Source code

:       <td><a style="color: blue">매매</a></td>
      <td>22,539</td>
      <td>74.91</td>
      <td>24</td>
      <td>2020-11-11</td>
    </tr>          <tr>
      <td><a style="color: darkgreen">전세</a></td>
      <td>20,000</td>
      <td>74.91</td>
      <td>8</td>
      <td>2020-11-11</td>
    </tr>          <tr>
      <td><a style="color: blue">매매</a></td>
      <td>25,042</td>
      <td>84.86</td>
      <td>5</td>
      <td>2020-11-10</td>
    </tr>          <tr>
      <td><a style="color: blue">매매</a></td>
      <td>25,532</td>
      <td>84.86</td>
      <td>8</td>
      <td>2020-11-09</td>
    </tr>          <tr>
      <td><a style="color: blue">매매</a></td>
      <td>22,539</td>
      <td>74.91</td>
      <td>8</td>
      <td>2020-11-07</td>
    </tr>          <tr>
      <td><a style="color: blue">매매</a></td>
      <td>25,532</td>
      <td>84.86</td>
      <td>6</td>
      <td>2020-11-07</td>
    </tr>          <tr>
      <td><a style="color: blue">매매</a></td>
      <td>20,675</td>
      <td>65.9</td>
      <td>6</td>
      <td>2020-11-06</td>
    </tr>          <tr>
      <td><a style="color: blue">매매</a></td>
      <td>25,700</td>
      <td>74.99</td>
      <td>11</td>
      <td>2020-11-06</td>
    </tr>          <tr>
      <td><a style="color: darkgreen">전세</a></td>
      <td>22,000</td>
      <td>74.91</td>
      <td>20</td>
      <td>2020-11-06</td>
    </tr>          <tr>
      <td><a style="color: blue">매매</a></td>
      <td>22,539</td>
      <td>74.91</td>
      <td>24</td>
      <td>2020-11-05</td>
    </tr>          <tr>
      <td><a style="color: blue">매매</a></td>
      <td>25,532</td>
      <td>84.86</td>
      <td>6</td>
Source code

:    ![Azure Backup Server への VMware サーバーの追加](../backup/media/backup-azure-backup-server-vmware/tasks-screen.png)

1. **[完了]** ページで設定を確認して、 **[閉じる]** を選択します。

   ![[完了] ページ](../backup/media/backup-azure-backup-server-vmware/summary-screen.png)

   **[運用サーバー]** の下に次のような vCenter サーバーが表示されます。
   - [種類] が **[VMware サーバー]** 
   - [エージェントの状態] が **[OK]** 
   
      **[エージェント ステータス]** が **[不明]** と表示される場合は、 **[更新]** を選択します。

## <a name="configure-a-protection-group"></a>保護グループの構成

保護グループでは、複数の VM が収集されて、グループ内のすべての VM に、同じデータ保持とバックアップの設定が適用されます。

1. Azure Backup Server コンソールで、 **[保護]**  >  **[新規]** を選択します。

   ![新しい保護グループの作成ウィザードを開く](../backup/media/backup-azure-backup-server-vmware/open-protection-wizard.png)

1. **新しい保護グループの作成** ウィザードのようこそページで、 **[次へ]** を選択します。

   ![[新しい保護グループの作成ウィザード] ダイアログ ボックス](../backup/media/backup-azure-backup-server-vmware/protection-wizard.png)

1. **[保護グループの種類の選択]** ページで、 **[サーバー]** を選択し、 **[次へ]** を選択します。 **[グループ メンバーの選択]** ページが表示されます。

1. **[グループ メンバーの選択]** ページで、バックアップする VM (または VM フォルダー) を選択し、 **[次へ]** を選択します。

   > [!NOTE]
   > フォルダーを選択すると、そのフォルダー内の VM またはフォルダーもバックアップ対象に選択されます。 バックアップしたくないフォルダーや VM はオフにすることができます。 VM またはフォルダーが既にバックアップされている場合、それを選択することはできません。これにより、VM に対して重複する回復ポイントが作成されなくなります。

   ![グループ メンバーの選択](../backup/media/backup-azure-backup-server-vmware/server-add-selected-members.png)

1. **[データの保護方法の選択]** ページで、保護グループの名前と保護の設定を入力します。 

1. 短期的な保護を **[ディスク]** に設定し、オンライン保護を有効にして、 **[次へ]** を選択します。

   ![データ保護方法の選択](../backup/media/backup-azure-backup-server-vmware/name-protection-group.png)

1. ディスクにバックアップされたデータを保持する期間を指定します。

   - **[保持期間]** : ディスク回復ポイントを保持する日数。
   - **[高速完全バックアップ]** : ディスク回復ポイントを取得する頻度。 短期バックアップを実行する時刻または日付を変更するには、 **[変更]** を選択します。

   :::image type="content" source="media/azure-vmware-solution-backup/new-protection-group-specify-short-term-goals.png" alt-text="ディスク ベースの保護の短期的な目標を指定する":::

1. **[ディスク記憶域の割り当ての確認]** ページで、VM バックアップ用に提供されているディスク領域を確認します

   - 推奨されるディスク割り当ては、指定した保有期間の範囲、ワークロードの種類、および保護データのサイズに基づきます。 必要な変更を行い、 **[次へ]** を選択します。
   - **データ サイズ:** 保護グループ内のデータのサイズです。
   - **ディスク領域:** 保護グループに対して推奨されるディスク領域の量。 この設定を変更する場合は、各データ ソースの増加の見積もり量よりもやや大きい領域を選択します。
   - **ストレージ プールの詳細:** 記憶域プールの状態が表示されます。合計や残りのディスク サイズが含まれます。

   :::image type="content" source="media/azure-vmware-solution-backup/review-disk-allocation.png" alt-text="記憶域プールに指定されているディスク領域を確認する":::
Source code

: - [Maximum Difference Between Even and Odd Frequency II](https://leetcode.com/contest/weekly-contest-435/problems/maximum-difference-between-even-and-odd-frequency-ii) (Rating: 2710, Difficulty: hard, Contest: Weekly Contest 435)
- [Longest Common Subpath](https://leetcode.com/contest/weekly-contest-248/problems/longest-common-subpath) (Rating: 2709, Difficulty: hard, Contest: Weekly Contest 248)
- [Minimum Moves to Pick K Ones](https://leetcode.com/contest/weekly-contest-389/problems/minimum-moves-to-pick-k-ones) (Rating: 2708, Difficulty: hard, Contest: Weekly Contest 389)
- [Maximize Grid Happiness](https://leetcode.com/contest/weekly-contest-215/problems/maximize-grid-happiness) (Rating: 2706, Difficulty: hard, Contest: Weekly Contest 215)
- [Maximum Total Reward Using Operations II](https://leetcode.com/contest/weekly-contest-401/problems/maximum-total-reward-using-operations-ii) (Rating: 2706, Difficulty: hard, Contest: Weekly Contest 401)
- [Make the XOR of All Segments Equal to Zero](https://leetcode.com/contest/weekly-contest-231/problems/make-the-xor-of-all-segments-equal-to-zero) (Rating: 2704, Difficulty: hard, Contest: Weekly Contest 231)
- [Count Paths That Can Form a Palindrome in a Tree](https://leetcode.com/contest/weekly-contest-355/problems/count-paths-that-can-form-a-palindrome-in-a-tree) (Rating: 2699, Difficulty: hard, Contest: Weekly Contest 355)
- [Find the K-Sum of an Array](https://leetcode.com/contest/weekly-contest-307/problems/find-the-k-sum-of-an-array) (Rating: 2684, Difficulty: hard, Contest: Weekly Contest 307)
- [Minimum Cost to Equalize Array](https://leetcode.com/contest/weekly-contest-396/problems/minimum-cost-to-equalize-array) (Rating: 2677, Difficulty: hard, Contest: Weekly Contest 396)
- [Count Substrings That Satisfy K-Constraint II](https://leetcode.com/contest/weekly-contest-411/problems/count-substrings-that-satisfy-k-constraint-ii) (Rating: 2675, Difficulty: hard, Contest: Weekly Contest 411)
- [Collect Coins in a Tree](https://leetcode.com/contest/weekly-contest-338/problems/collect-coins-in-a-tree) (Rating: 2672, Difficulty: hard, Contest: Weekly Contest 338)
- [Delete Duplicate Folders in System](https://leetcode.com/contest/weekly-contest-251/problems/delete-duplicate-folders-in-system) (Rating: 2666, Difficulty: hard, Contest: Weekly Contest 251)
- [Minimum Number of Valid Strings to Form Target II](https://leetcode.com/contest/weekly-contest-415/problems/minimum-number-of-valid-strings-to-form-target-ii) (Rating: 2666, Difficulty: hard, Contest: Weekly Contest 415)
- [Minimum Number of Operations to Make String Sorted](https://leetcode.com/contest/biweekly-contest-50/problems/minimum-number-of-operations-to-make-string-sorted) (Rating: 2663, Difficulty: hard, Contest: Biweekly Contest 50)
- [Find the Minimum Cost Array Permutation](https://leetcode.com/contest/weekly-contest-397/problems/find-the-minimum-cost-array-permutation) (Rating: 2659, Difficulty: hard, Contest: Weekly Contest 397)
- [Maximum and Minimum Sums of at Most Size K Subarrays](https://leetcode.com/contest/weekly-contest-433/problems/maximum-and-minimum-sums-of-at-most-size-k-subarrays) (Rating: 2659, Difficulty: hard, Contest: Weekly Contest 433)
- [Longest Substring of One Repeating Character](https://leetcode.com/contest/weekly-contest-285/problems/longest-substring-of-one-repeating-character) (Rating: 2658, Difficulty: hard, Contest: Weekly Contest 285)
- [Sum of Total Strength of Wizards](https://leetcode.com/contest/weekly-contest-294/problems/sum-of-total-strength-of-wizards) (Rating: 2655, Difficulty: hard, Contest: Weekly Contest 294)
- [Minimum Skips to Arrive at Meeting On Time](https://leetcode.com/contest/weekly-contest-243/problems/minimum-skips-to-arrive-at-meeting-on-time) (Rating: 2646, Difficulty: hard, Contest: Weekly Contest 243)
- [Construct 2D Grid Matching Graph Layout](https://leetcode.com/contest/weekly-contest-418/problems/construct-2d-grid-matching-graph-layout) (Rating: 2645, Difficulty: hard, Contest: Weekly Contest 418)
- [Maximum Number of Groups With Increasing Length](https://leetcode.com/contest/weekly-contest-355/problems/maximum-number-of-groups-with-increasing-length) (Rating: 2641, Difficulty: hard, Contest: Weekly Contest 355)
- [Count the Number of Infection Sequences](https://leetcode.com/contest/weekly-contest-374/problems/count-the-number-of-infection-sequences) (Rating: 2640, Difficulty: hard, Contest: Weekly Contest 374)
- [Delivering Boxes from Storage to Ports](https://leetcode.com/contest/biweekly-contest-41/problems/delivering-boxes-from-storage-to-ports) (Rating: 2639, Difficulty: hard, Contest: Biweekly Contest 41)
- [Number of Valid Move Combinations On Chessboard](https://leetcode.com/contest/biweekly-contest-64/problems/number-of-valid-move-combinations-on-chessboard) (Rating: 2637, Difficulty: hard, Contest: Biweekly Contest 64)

####################

## Task to complete:
Could you reproduce exactly the lines of the entries above, from the one with "フォルダーを選択すると、そのフォルダー内の VM またはフォルダーもバックアップ対象に選択されます。" through the one with "必要な変更を行い、 **[次へ]** を選択します。", and nothing else?

## Solution to this task:
   > フォルダーを選択すると、そのフォルダー内の VM またはフォルダーもバックアップ対象に選択されます。 バックアップしたくないフォルダーや VM はオフにすることができます。 VM またはフォルダーが既にバックアップされている場合、それを選択することはできません。これにより、VM に対して重複する回復ポイントが作成されなくなります。

   ![グループ メンバーの選択](../backup/media/backup-azure-backup-server-vmware/server-add-selected-members.png)

1. **[データの保護方法の選択]** ページで、保護グループの名前と保護の設定を入力します。 

1. 短期的な保護を **[ディスク]** に設定し、オンライン保護を有効にして、 **[次へ]** を選択します。

   ![データ保護方法の選択](../backup/media/backup-azure-backup-server-vmware/name-protection-group.png)

1. ディスクにバックアップされたデータを保持する期間を指定します。

   - **[保持期間]** : ディスク回復ポイントを保持する日数。
   - **[高速完全バックアップ]** : ディスク回復ポイントを取得する頻度。 短期バックアップを実行する時刻または日付を変更するには、 **[変更]** を選択します。

   :::image type="content" source="media/azure-vmware-solution-backup/new-protection-group-specify-short-term-goals.png" alt-text="ディスク ベースの保護の短期的な目標を指定する":::

1. **[ディスク記憶域の割り当ての確認]** ページで、VM バックアップ用に提供されているディスク領域を確認します

   - 推奨されるディスク割り当ては、指定した保有期間の範囲、ワークロードの種類、および保護データのサイズに基づきます。 必要な変更を行い、 **[次へ]** を選択します。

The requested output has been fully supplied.